Skills are not sacred documents. They are working tools.
What About Security?
Skills can include scripts and instructions that guide powerful tools, so treat them as code.
For team repositories:
- Review skill changes in pull requests.
- Avoid checking secrets into skills or reference files.
- Keep destructive workflows manually invoked.
- Be careful with tool allowlists or permission shortcuts.
- Do not install random third-party skills into sensitive environments without review.
The safest early version of a skill is instruction-only. Add scripts only when they clearly improve reliability.
A good progression is:
- Write an instruction-only skill.
- Use it on real tasks.
- Watch what the agent still gets wrong.
- Add a reference file only if needed.
- Add a script only when manual steps are repetitive and safe.
Do not over-engineer the first version.
A Better Workflow For Agentic Engineering
Here is the workflow I recommend.
Step 1: Start with a normal prompt.
Add a protected endpoint for exporting project members as CSV.
Step 2: If the agent asks questions answered by your repo standards, write them down.
# AGENTS.md
- Protected endpoints must call `requireSession(request)` before reading user data.
- CSV exports must stream rows and avoid loading more than 10,000 records into memory.
Step 3: If the same area keeps needing special context, create a skill.
.agents/skills/exports/SKILL.md
.claude/skills/exports/SKILL.md
Step 4: If the task is genuinely broad, use plan mode.
We need to redesign CSV exports for all reporting modules. Explore first, identify affected files, and propose a migration plan before editing.
Step 5: If the workflow becomes predictable, automate it.
Every Friday, summarize new errors from the export service and draft follow-up issues.
This is how you move from prompting to infrastructure.
The Real Split
Plan mode is a seatbelt. Use it when the road is uncertain.
AGENTS.md and CLAUDE.md are the driving rules. They apply all the time.
Skills are the toolkits in the trunk. You do not hold every tool in your hand while driving, but you want the right one nearby when the job appears.
That is the mental model.
Do not plan every small task. Do not paste the same standards into every prompt.

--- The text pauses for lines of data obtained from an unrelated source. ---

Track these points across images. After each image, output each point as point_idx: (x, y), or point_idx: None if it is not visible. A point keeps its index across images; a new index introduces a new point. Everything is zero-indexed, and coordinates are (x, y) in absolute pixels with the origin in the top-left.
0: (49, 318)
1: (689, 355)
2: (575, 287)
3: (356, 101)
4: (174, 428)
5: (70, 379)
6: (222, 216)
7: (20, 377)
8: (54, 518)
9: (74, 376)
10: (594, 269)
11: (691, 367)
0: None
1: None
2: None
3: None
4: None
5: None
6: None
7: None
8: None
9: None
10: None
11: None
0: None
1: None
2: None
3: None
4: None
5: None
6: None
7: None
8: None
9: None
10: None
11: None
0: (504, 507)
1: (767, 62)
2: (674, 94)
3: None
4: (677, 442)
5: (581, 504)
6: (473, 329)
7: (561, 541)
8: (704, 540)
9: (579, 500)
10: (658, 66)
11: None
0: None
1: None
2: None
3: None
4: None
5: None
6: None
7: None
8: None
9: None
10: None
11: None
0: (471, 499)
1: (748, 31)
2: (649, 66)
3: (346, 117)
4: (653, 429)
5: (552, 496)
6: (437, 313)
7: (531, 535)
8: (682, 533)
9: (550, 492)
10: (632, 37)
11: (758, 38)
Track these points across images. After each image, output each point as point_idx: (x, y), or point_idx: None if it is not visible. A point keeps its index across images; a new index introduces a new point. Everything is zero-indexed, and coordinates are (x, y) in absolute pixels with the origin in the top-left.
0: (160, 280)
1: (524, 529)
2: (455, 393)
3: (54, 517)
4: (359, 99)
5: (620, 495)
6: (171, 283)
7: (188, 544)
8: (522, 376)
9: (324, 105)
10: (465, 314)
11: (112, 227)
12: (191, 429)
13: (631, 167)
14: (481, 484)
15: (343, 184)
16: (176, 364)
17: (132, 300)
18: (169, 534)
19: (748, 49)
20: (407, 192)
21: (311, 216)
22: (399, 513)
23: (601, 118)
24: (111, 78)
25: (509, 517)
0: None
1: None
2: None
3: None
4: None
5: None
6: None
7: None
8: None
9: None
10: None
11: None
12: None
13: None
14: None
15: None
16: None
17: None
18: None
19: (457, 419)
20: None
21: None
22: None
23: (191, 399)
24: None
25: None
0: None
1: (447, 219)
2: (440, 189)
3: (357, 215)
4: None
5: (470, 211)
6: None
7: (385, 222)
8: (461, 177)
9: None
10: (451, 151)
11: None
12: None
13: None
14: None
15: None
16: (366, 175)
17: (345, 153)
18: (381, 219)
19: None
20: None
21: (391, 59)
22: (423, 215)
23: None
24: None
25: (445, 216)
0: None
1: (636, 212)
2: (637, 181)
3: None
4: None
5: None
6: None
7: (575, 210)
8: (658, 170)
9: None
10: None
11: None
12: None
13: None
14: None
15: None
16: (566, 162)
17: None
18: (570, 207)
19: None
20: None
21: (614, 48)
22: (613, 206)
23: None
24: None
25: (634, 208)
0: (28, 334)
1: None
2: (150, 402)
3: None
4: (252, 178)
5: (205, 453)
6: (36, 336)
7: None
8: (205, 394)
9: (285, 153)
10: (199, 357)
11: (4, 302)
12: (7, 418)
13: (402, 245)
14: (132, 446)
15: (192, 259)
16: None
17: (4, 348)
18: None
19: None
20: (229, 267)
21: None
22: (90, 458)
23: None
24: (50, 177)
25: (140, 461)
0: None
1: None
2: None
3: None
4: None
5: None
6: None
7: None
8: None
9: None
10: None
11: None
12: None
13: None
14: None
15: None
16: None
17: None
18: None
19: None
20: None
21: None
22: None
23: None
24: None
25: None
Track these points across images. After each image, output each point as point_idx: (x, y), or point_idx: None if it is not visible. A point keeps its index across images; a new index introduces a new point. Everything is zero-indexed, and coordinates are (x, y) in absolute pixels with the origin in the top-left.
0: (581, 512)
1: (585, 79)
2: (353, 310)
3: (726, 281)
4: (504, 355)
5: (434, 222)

Do not turn your chat history into a knowledge base by accident.
Write the rule once.
Name it clearly.
Put it where the agent can find it.
Then let the agent spend less time rediscovering your workflow and more time doing the work.
Copy-Paste Checklist
Use this checklist the next time you catch yourself writing a long prompt:
- Is this instruction needed for every task? Put it in
AGENTS.mdorCLAUDE.md. - Is this instruction only relevant to one domain? Put it in
SKILL.md. - Does this workflow have side effects? Consider manual invocation.
- Does this rule need enforcement, not advice? Use a hook.
- Does this happen on a schedule? Use automation.
- Is the task unclear or risky? Use plan mode.
- Is the change obvious and small? Skip the plan and ship it.
That one checklist can save a surprising amount of agent time.
The best agentic teams will not be the ones with the longest prompts.
They will be the ones with the best reusable context.